Reviews - What do customers think about Easter Enigma: Are the Resurrection Accounts in Conflict??
a rare combination -- informative and suspenseful Dec 27, 2006
John Wenham is an author with whom many should be familiar. He taught Greek at Oxford University for many years, and is the author of first-rate books like "Christ and the Bible" and "Redating Matthew, Mark, and Luke." This book continues his excellent history of writing scholarly and accessible books.
He lived in Jerusalem in 1945 and begins the book with a layout of the city, taking the reader on a mini-tour through the city. He shows you where the tomb probably was, where Mark's house would have been (site of the Last Supper), where Mary and Martha would have lived, Caiaphas' house, etc. By the end of the chapter, you feel like you are experiencing a taste of the city circa 30 AD. He then unfolds each of the characters in the resurrection accounts (Mary Magadalene, Joanna, Mary of Clopas). People who might have seemed unimportant (such as Joanna) take on fresh new import in the book.
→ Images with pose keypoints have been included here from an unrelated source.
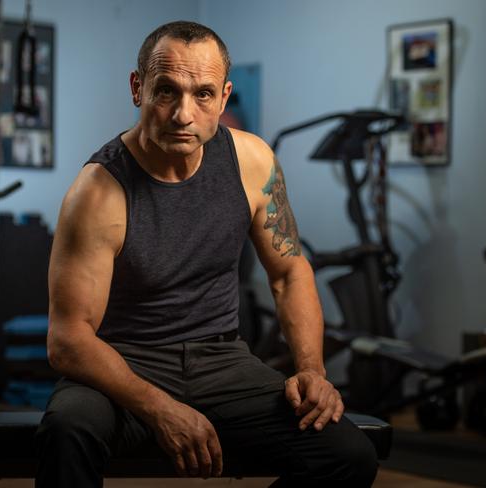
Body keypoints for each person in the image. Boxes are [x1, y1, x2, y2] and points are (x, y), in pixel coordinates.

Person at [35, 20, 378, 487]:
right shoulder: (98, 193)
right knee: (67, 429)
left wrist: (311, 371)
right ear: (138, 89)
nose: (183, 114)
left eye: (203, 94)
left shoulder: (252, 161)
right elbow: (68, 339)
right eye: (166, 91)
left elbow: (289, 273)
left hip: (222, 364)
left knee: (348, 454)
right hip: (122, 363)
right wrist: (160, 407)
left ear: (223, 97)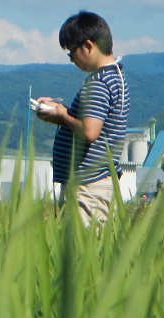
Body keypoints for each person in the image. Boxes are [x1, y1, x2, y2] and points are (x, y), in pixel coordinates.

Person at [35, 11, 129, 228]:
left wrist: (61, 115)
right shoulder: (114, 76)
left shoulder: (98, 83)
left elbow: (89, 132)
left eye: (71, 53)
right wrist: (60, 114)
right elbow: (93, 123)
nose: (72, 60)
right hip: (98, 183)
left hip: (87, 187)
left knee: (79, 253)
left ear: (88, 46)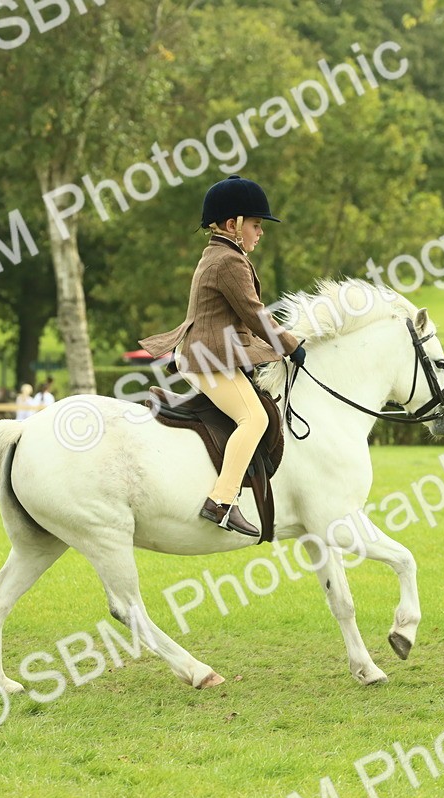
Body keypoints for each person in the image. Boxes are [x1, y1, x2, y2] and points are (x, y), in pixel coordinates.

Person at [138, 175, 305, 538]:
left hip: (209, 353)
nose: (260, 233)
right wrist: (291, 346)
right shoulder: (229, 261)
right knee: (254, 419)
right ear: (233, 225)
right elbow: (254, 313)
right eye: (257, 225)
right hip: (208, 358)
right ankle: (222, 502)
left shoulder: (220, 254)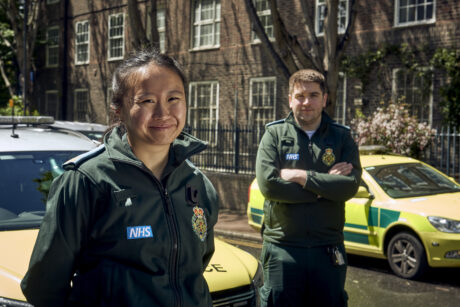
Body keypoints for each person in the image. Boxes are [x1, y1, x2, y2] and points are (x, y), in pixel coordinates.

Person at [21, 49, 219, 307]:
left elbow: (195, 266)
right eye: (147, 101)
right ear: (119, 109)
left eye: (174, 98)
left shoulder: (197, 183)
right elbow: (43, 286)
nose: (163, 112)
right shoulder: (85, 181)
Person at [256, 69, 362, 306]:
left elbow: (349, 187)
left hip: (328, 249)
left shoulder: (341, 138)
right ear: (290, 99)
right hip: (283, 248)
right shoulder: (273, 135)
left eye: (313, 95)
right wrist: (325, 186)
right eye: (300, 95)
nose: (306, 102)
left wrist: (303, 177)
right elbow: (270, 186)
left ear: (324, 99)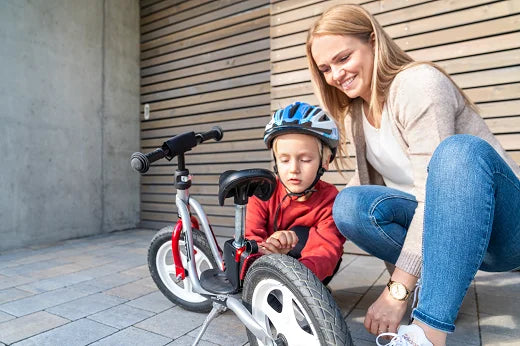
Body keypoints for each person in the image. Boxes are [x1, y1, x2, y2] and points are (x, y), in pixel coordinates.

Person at [305, 4, 520, 346]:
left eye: (343, 58)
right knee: (349, 204)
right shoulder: (357, 114)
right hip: (446, 237)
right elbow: (364, 198)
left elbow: (429, 194)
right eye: (326, 68)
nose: (335, 75)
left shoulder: (418, 83)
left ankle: (427, 333)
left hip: (504, 229)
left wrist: (397, 291)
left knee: (456, 153)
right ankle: (437, 289)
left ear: (373, 41)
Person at [245, 101, 346, 284]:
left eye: (305, 159)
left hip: (306, 274)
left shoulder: (330, 199)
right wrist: (266, 248)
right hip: (267, 264)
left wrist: (296, 282)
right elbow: (251, 237)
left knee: (302, 233)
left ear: (325, 161)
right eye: (284, 160)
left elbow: (325, 250)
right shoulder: (263, 193)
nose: (294, 169)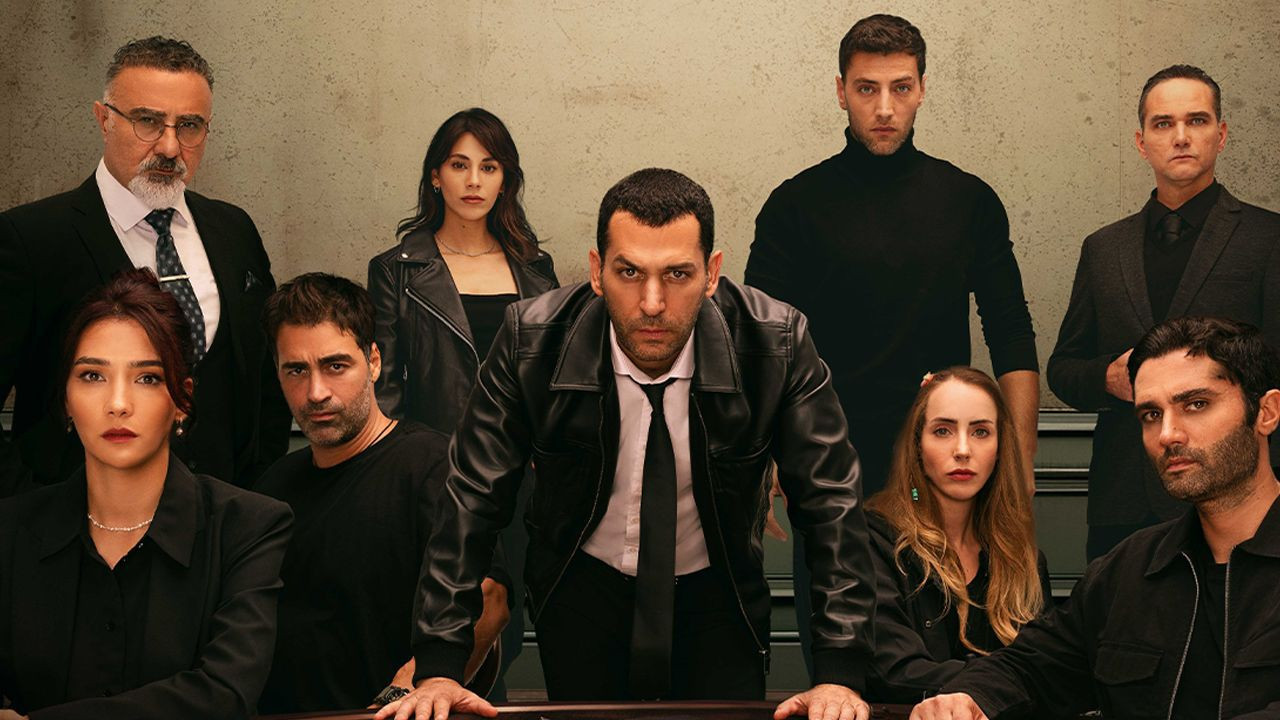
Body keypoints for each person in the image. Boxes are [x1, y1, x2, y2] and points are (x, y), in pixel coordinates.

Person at [378, 169, 876, 720]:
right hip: (582, 591)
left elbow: (831, 505)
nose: (653, 303)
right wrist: (440, 666)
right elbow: (470, 501)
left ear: (712, 273)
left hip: (720, 593)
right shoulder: (530, 340)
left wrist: (840, 674)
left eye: (678, 274)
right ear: (597, 271)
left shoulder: (776, 342)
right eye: (630, 272)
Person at [744, 13, 1039, 678]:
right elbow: (760, 347)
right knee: (843, 663)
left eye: (900, 88)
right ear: (840, 91)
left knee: (951, 658)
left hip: (944, 461)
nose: (884, 108)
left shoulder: (968, 200)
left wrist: (1019, 463)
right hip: (829, 469)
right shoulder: (794, 205)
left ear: (922, 89)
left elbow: (1011, 333)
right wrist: (763, 458)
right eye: (866, 88)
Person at [912, 316, 1280, 720]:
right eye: (1151, 415)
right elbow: (1031, 666)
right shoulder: (1129, 571)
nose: (1168, 435)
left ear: (1266, 412)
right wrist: (969, 697)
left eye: (1196, 405)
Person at [0, 36, 289, 496]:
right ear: (104, 120)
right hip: (83, 526)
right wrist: (31, 513)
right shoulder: (30, 240)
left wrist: (259, 495)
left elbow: (267, 383)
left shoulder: (234, 230)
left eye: (189, 125)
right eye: (148, 122)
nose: (170, 147)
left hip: (226, 519)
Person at [0, 268, 292, 719]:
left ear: (182, 401)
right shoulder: (10, 531)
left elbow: (224, 694)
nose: (118, 404)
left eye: (148, 378)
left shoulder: (247, 528)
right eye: (92, 376)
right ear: (66, 401)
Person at [1048, 64, 1280, 560]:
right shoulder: (1103, 248)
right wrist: (1107, 378)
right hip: (1123, 498)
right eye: (1163, 124)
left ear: (1221, 135)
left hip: (1235, 493)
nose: (1180, 137)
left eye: (1196, 121)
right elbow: (1063, 369)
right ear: (1141, 142)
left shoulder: (1269, 239)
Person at [254, 273, 510, 714]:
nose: (316, 392)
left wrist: (400, 698)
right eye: (296, 370)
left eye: (336, 366)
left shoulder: (431, 466)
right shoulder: (273, 488)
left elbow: (489, 599)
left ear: (373, 361)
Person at [368, 108, 557, 693]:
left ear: (506, 179)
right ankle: (418, 696)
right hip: (439, 475)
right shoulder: (398, 270)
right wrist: (407, 470)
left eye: (489, 167)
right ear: (435, 176)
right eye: (459, 165)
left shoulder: (535, 270)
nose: (474, 180)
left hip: (521, 477)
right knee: (448, 614)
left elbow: (552, 381)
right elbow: (385, 386)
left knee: (508, 623)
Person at [864, 367, 1048, 703]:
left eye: (980, 432)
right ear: (918, 445)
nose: (963, 450)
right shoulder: (875, 539)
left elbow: (1049, 670)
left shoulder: (1024, 559)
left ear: (1000, 447)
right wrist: (1007, 679)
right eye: (943, 431)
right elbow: (894, 671)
He then takes the reader chronologically through the major events of Thursday, Friday, Saturday, and Sunday. Because he elaborated the geography, you can almost feel yourself with the disciples congregating into two locations on Saturday with disappointment and uncertainity. By tracing the paths of people to and from the tomb, Wenham renders each of the gospels with fresh perspective (for example Matthew being told from Bethany, and John from inside Jerusalem). You will see how beautifully the gospels harmonize and that apparent contradictions melt away with close reading.
Wenham interacts with scholarly critics in the book, and you will understand important themes of genre as the book unfolds.
This book is profitable for anyone who wants to deeply understand the gospels. It will change your understanding of the New Testament.
Easter Enigma Nov 17, 2006
Are the resurrection accounts in conflict?
Many contemporary New Testament scholars would say yes and point to numerous inconsistencies and variations. But John Wenham takes these narratives and shows that it is possible to harmonize the accounts into a comprehensive historical sequence. A measure of reasoned conjecture and historical imagination is unavoidable in an effort like this, and the book does not claim to be more than a possible reconstruction. Not all will agree with Wenham's reasoning and conclusions, but his creative approach will contribute to a renewed interest in the historical context of the resurrection. --- from book's back cover
Compelling, factual Feb 26, 2006
An engaging assimilation of the four gospel accounts of the resurrection.
The Bible's differing accounts of details of the resurrection seem to pose a problem for serious Bible students: how can scripture be historically accurate if the gospels don't agree? Whenham delves into the biographies of the witnesses and locates the places geographically. He makes good historical sense of scripture's seeming contradictions and forms a compelling argument for Jesus' resurrection.
An excellent apologetic resource that reads with all the interest of a detective story.